Иван нахмурился, напрягая память:
— Да он же пацан еще совсем. Лет шестнадцать, не больше.
— Во-первых, семнадцать.
— Во-вторых?
— А во-вторых, я тебя лично прошу: поговори с парнем.
— Я его не возьму, — категорически замотал головой Иван.
— Правильно, не бери! — согласился Кондратьев. — И ему объясни, что таким соплякам надо дома сидеть.
— А он у тебя что, не сидит?
— Куда там! Раньше еще бабка наша жива была в Можайске, можно было его туда отправить. А сейчас он со мной живет, ну и насмотрелся…
— Чего это он насмотрелся? Ты же не у дел.
— Вот именно. Насмотрелся, как я целый день волком вою… С деньгами тоже беда, эта сука, — он показал на больную ногу. — Сколько она денег жрет, если б ты знал! Вот этот балбес и заладил: подамся в «крутые», буду деньги зашибать! Я ему популярно объяснил, что зашибут его самого, а он…
— Что он?
— Хреновый из меня воспитатель, короче говоря. Он мне сказал — хотя бы протез тебе нормальный куплю. Он тут по телевизору видел в рекламе — немецкий, за десять «лимонов»… Что мне ему сказать? — Кирилл понурился и замолчал.
— Да, сказать тебе нечего.
— В этом-то и все дело.
— А протез-то хороший?
— Немецкий-то? Конечно. Вещь! Я в больнице стою на очереди, чтоб за полцены поставить. Только очередь в сто двадцать человек.
— Главное, чтобы вещь хорошая была. — Иван вытащил бумажник. — Говоришь, десять?
— Ты что, спятил? — Кирилл смотрел, как на стол ложатся стотысячные купюры. — На хрена это мне?
— А что, не нужно?
— Нужно, но…
— Что?
— Ну куплю я протез, а дальше? Дальше-то все равно надо жить!
— Не спорю.
— Ты же ведь мне не будешь постоянно деньги дарить?
— Даже и не думай, — согласился Иван.
— Вот. Значит, и начинать незачем.
— Ты что-то не то болтаешь. Содержать я тебя не буду. Ты — взрослый мужик, здоровый. Подумаешь, нога! Поставишь себе этот немецкий протез, будешь бегать, как мальчик. Чего тебе еще надо? Иди деньги зарабатывай.
— Как?
— А я почем знаю! Как хочешь. Хочешь — газеты в метро продавай. Хочешь — на курсы какие-нибудь устраивайся, у меня вот жена…
— Да плевать на твою жену!
— Это ты зря, — неодобрительно покачал головой Иван. — Я тебе просто советую…

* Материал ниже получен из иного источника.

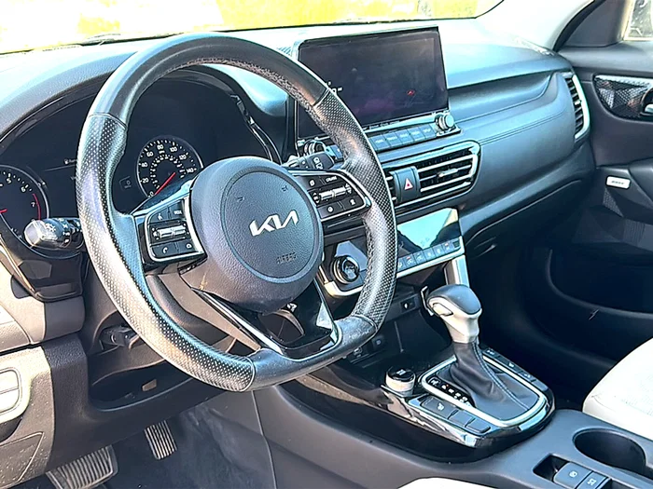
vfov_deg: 37.7
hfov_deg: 49.0
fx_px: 717
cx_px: 326
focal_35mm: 38
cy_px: 244
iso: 125
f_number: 1.78
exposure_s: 1/264
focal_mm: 6.86
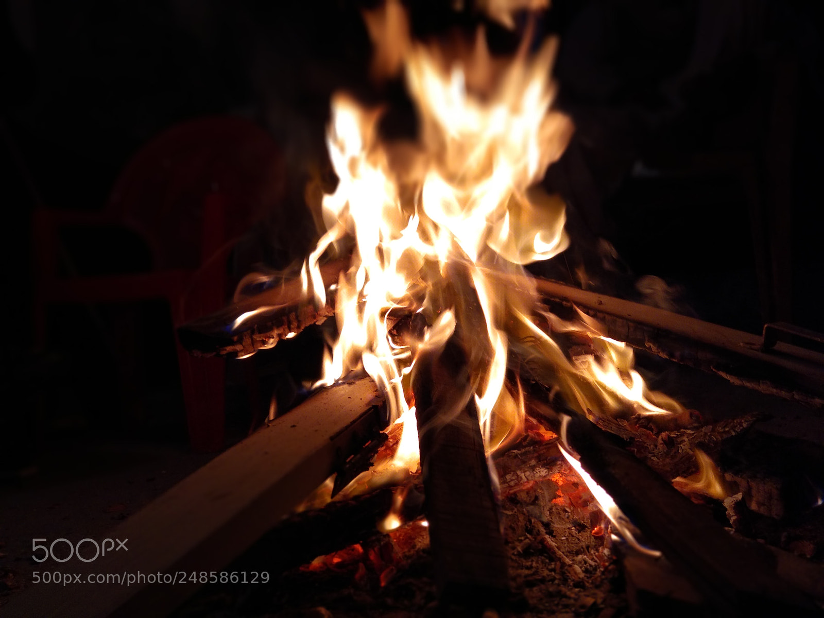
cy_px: 309
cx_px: 412
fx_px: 1238
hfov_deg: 36.8
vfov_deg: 28.0
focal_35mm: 52
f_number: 2.6
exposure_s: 1/50
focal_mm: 5.99
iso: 250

— Да понял я! И херня это все!
— Ты стал просто каким-то нигилистом, — недоуменно уставился на него Иван. — На все-то тебе плевать, все-то у тебя херня… Деньги у меня брать не хочешь и сам зарабатывать не хочешь. Странный ты какой-то, Киря.

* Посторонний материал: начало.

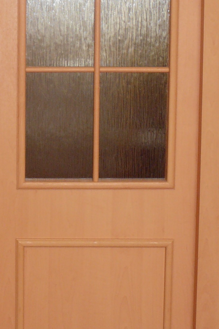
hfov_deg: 11.7
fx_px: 1059
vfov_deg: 17.6
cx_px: -7
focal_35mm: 116
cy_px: 91
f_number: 3.3
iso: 100
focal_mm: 7
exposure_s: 1/30
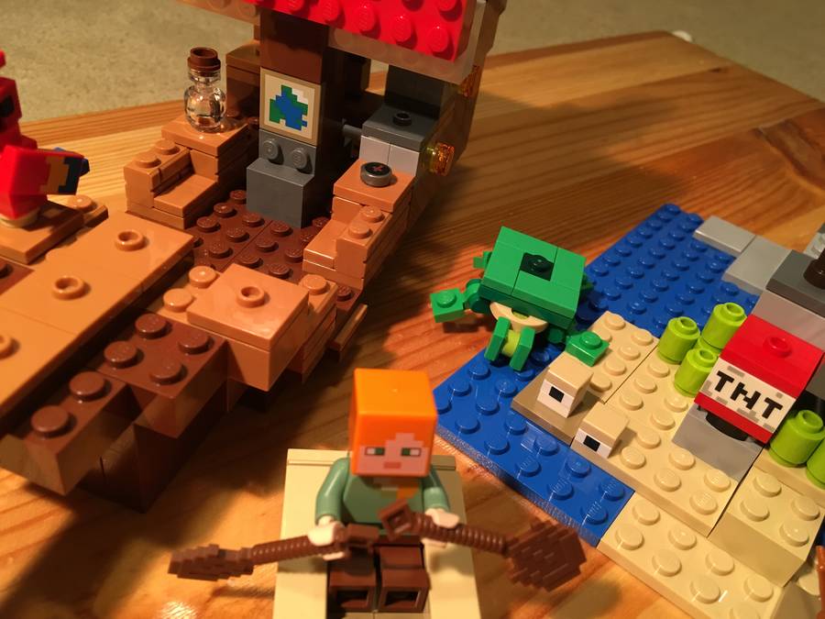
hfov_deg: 61.7
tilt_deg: -39.8
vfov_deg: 48.2
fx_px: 691
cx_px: 412
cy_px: 310
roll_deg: -11.8
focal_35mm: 29
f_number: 2.2
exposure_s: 1/33
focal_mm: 4.15
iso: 125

— Ничего не странный, — махнул на него рукой Кондратьев. — Ты просто не понимаешь…
— Так просвети.
— Ты пойми, Ваня, меня все здесь в округе знают. Все в курсе, что Киря Кондратьев — не просто так. Кондратьев — это сурово. И как же они все на меня смотреть будут, если я по твоему совету устроюсь на какую-нибудь там работенку. Буду ходить к девяти утра и в шесть вечера возвращаться. Или там, допустим, сторожем — сутки через трое. Ты о гордости моей подумал, а ктр меня после этого уважать будет? Въехал в ход моих мыслей?

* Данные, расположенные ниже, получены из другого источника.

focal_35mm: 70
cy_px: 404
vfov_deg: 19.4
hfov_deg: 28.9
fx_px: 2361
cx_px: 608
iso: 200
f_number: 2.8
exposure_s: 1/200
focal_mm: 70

— Въехал, — Иван сочувственно посмотрел на бывшего коллегу. — Можно начинать смеяться?
— Смеяться?! — Глаза Кондратьева едва не вылезли на лоб. — Это что же здесь смешного?
— Да вот эти твои глубокие мысли насчет гордости.
— Так я и знал, что ты начнешь прикалываться! — с сожалением вздохнул Кондратьев. — А я-то, как последний чудак, тебе душу свою выворачиваю!
— Не хочу я над тобой прикалываться, Киря. Времени у меня на это нет. Ты просто сам подумай: о какой гордости ты тут вспомнил? О каком уважении?
— А что? — агрессивно насупился Кондратьев.